(DATA EXTRACT Opens)

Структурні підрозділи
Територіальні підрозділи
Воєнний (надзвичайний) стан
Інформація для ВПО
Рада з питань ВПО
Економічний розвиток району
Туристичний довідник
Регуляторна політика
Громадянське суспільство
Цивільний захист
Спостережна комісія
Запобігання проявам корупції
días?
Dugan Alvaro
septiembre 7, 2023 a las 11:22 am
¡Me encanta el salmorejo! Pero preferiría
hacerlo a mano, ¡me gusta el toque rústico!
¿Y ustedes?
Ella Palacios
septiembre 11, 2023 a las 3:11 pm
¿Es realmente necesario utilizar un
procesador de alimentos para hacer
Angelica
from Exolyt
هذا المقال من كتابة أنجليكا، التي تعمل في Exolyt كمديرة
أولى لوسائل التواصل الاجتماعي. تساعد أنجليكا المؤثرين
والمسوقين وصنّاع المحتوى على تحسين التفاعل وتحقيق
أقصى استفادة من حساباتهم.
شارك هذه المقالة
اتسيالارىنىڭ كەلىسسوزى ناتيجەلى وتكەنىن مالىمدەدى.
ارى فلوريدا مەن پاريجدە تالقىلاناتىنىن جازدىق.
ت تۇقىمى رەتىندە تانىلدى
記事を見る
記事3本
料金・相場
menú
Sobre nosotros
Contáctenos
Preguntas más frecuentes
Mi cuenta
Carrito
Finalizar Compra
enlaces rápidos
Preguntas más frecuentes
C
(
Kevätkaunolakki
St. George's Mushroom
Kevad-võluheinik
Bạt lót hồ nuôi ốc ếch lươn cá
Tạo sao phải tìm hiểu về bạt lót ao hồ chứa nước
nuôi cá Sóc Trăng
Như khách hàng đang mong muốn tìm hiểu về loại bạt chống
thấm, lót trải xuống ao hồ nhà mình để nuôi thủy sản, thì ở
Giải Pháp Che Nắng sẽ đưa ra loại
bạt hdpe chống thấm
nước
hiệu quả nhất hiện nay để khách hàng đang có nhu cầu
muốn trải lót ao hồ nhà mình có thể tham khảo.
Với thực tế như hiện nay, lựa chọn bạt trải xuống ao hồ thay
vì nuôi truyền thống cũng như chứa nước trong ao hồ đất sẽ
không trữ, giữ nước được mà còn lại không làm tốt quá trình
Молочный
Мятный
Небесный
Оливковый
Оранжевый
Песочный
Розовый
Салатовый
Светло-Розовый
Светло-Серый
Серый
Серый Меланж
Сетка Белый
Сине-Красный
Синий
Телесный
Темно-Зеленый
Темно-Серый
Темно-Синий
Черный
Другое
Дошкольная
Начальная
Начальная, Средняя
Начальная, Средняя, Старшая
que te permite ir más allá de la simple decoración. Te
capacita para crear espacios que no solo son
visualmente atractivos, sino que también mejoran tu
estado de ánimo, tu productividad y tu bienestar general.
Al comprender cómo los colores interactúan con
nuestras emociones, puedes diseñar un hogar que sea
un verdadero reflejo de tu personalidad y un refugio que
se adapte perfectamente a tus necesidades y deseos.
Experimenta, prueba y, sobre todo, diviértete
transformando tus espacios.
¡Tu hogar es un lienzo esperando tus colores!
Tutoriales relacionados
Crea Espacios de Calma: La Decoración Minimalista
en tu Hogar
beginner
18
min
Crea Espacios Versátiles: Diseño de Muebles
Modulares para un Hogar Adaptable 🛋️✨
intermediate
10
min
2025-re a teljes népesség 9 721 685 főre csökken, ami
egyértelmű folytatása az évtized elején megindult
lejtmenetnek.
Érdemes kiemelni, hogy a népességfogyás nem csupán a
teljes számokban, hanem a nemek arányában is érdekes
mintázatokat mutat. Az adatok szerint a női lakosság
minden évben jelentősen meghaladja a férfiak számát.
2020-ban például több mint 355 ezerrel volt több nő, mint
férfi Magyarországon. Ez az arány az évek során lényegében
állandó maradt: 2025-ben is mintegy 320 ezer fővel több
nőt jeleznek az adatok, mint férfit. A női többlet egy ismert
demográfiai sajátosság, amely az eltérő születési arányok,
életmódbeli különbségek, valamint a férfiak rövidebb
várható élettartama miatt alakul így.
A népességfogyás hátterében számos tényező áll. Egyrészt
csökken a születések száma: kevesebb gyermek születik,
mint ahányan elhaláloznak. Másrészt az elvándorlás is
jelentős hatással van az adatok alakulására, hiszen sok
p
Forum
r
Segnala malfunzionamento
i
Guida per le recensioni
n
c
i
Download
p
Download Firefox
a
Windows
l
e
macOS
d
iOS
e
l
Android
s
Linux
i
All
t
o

(DATA EXTRACT Closes)

Start with the line above that contains "Kevätkaunolakki" and stop after the line that contains "estado de ánimo, tu". Output those lines exactly, and only those.

Kevätkaunolakki
St. George's Mushroom
Kevad-võluheinik
Bạt lót hồ nuôi ốc ếch lươn cá
Tạo sao phải tìm hiểu về bạt lót ao hồ chứa nước
nuôi cá Sóc Trăng
Như khách hàng đang mong muốn tìm hiểu về loại bạt chống
thấm, lót trải xuống ao hồ nhà mình để nuôi thủy sản, thì ở
Giải Pháp Che Nắng sẽ đưa ra loại
bạt hdpe chống thấm
nước
hiệu quả nhất hiện nay để khách hàng đang có nhu cầu
muốn trải lót ao hồ nhà mình có thể tham khảo.
Với thực tế như hiện nay, lựa chọn bạt trải xuống ao hồ thay
vì nuôi truyền thống cũng như chứa nước trong ao hồ đất sẽ
không trữ, giữ nước được mà còn lại không làm tốt quá trình
Молочный
Мятный
Небесный
Оливковый
Оранжевый
Песочный
Розовый
Салатовый
Светло-Розовый
Светло-Серый
Серый
Серый Меланж
Сетка Белый
Сине-Красный
Синий
Телесный
Темно-Зеленый
Темно-Серый
Темно-Синий
Черный
Другое
Дошкольная
Начальная
Начальная, Средняя
Начальная, Средняя, Старшая
que te permite ir más allá de la simple decoración. Te
capacita para crear espacios que no solo son
visualmente atractivos, sino que también mejoran tu
estado de ánimo, tu productividad y tu bienestar general.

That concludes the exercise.